Detecting satellite transmission.
Raw CGS Data Files (Voltage vs. Time - 264 K GIF)
In order to detect transmissions from Seawinds, the CGS must be listening. Because storage space is limited, the CGS predicts when the satellite passes overhead and points the antenna in the appropriate direction. The CGS records twenty seconds per beam for an outer beam only pass, and ten seconds each beam for a four beam pass. Either way 40 seconds of data is stored for each pass.
The data is stored by converting the received electromagnetic pulse into a voltage, sampling the voltage by an analog to digital, or A/D converter, and storing the samples. The 40 seconds of data is then processed by segmenting it into four hundred 0.1 second files which are stored locally.

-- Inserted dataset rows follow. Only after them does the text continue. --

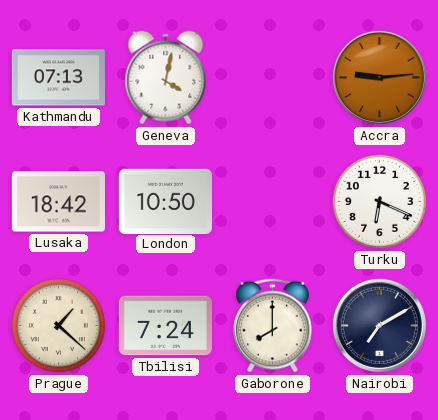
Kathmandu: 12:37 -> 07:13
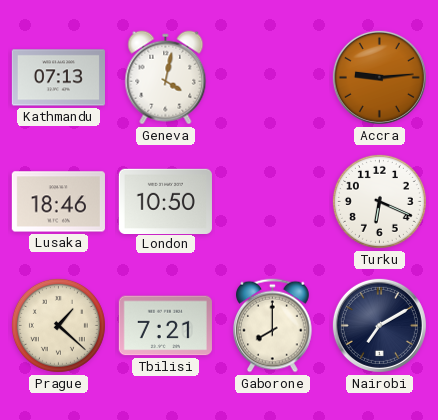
Lusaka: 18:42 -> 18:46
Tbilisi: 7:24 -> 7:21
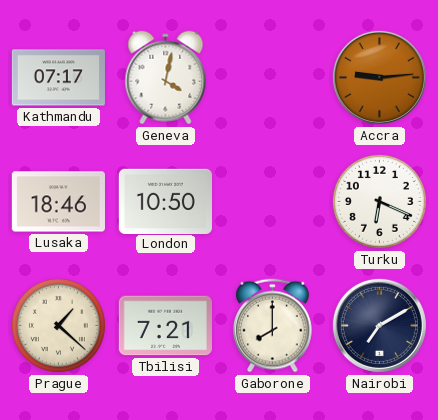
Kathmandu: 07:13 -> 07:17
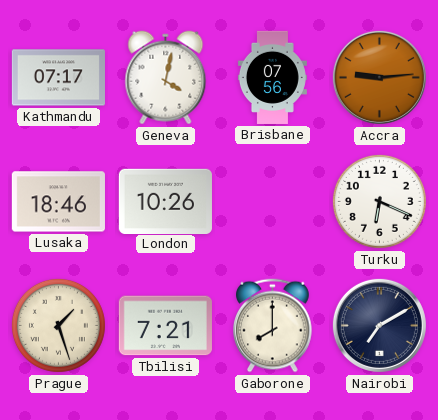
Brisbane: none -> 07:56
London: 10:50 -> 10:26
Prague: 1:22 -> 1:27
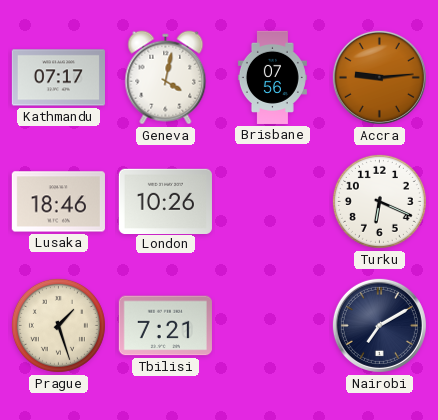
Gaborone: 8:00 -> none
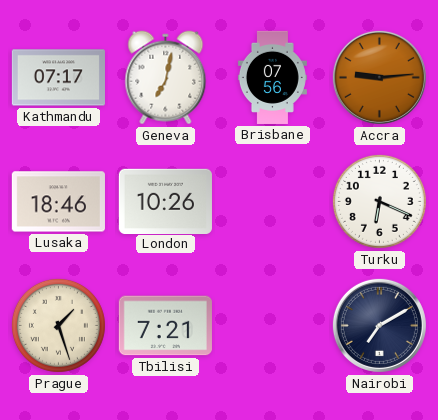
Geneva: 4:02 -> 7:02
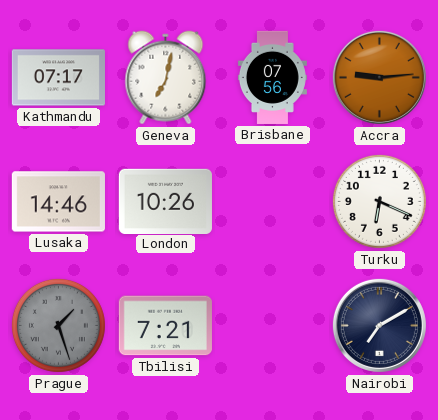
Lusaka: 18:46 -> 14:46
Prague dial: cream -> grey
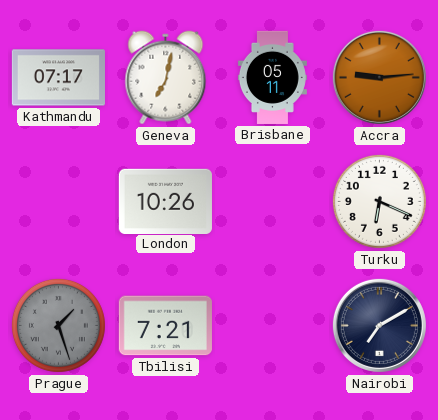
Brisbane: 07:56 -> 05:11
Lusaka: 14:46 -> none
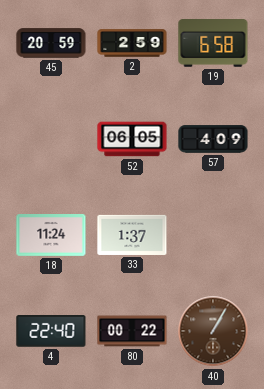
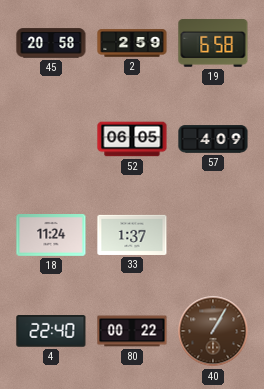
45: 20:59 -> 20:58
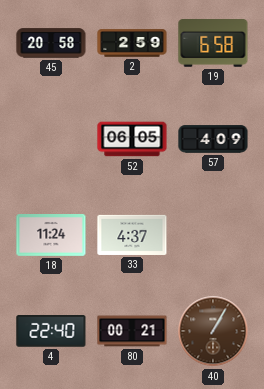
33: 1:37 -> 4:37
80: 00:22 -> 00:21
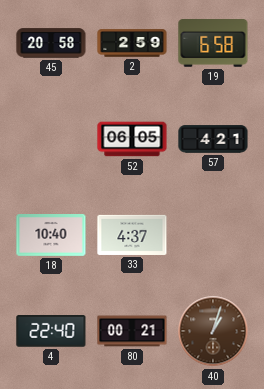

The files for each pass contain approximately 450 MB of data.
During each ten second capture, most of the data is only noise since the antenna is not pointing in the direction of the CGS. However, each time the antenna rotates past the CGS, pulses can be seen above the noise floor. This usually occurs three times during the capture due to an instrument antenna rotation rate of 3.3 seconds per rotation. To find the instances when the pulses can be found above the noise, the variance of each 0.1 second file is stored. Files with large variances indicate where pulses can be seen above the noise, files with low variance mean that pulses can not be seen. Only the files with high variance are selected for further analysis.